During the March quarter, the company’s ship design team progressed the detailed contract design package phase which involved advancing key design and engineering plans for its proposed GH2 carriers.
This contract design package is on track for completion in June.
In parallel, Global Energy Ventures is running a two-stage testing program to achieve approval for construction from the American Bureau of Shipping (ABS). This is expected to be secured in the first half of next year.
Global Energy Ventures has already secured ABS approval in principle for its two GH2 carriers under development: a 430t ship and a 2,000t carrier.
In readiness for construction and testing of a prototype tank, Global Energy Ventures has begun evaluating suitable shipyards.
Tiwi hydrogen export project
As part of its strategy to export its first green hydrogen fuel with its compressed shipping technology by 2026, Global Energy Ventures is advancing the Tiwi H2 export project on the Northern Territory’s Tiwi Islands.
Through this project, Global Energy Ventures is developing green hydrogen completely off-grid using 2.8GW of solar generation.
Other developments will comprise establishing at 30km high voltage transmission line, back-up power, desalination, electrolysis, compression and port facilities.
The company says this will avoid up to 1.4Mt of carbon dioxide emissions a year.
Global Energy Ventures is developing the project using a phased approach, with the goal of producing up to 100,000tpa of hydrogen.
During the March quarter, the company progressed the project to achieve key goals of environmental approvals by mid-2023, followed by an investment decision in late 2023.
First production for export is targeted at late 2026 in line with the scheduled completion of the GH2 carriers.
Global Energy Venture plans to ship the hydrogen to future demand markets in the Asia Pacific.
Mr Carolan said awareness in Asia Pacific countries was building about the Tiwi export project.
He said this growing awareness was facilitated by Australian Trade Commissions across Asia.
“The selection of Global Energy Ventures by Austrade for the Team Australia stand at the World Hydrogen Summit in May is another example of our promotional activity begging to see compression as mainstream when marine transport is being considered,” Mr Carolan added.
HyEnergy export feasibility study
In addition to its Tiwi H2 export project, Global Energy Ventures is supporting a feasibility study into exporting green hydrogen with its compressed shipping technology from Province Resources (ASX: PRL) and Total Eren’s HyEnergy project in WA’s Gascoyne.
From the HyEnergy project, Province and Total Eren are looking to export about 200,000tpa of green hydrogen produced using 4GW of renewable energy.

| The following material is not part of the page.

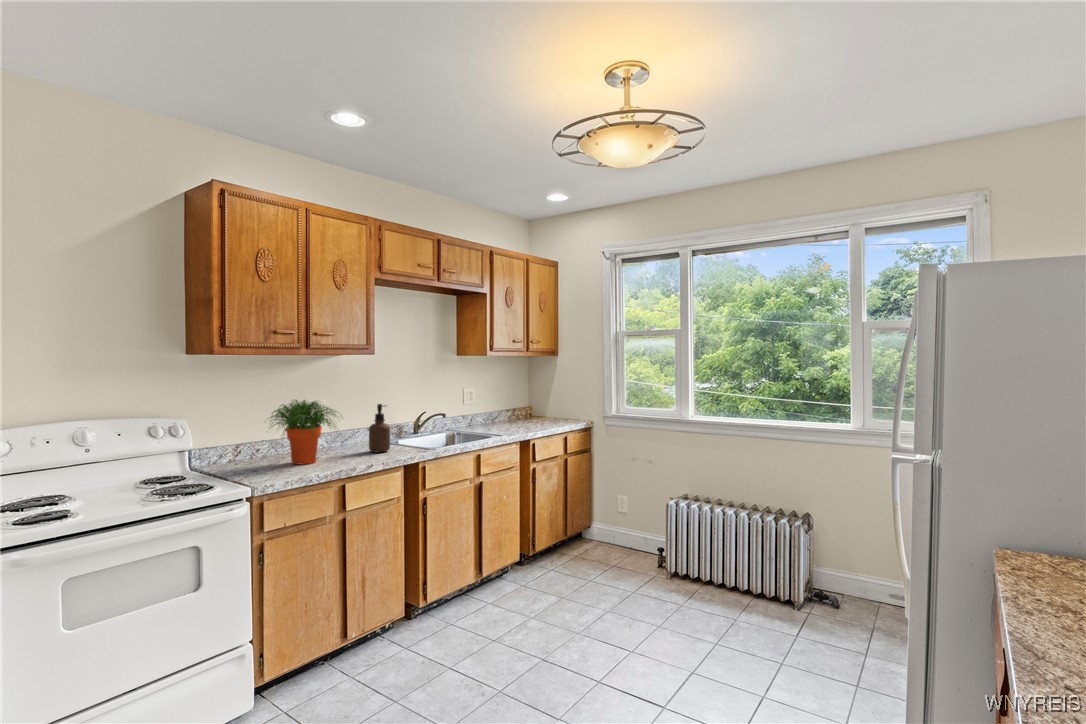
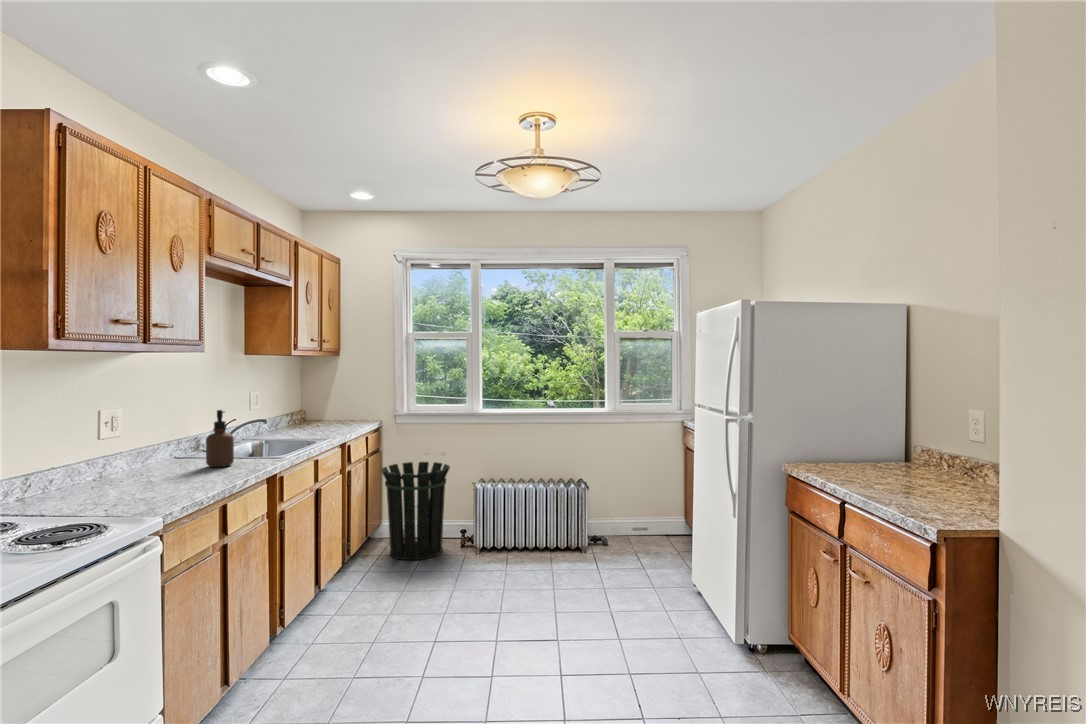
potted plant: present [270,400,337,464] -> none [90,408,202,490]
waste bin: none [575,468,646,571] -> present [381,462,450,560]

The March quarter saw Global Energy Ventures advance its integrated compressed shipping solutions for the project partners.
This involved reviewing offshore sites, environmental risks, designing offshore facilities and onshore compression infrastructure, as well as onshore storage concepts.
Well-funded to continue hydrogen strategy
At the end of March, Global Energy Ventures had $13.6 million in cash, which it says will fund all its planned 2022 development programs.
The company has also revealed a proposed name change to Provaris Energy, saying the new name reflects its transition and growth into a developer of integrated renewable energy projects.
“Our new name is derived from a combination of Latin words that give rise to the pursuit of the original or universal energy, with hydrogen being the original or first element created,” Mr Carolan explained.
“It reflects our aim to be the first to market in the delivery of an integrated hydrogen supply chain.”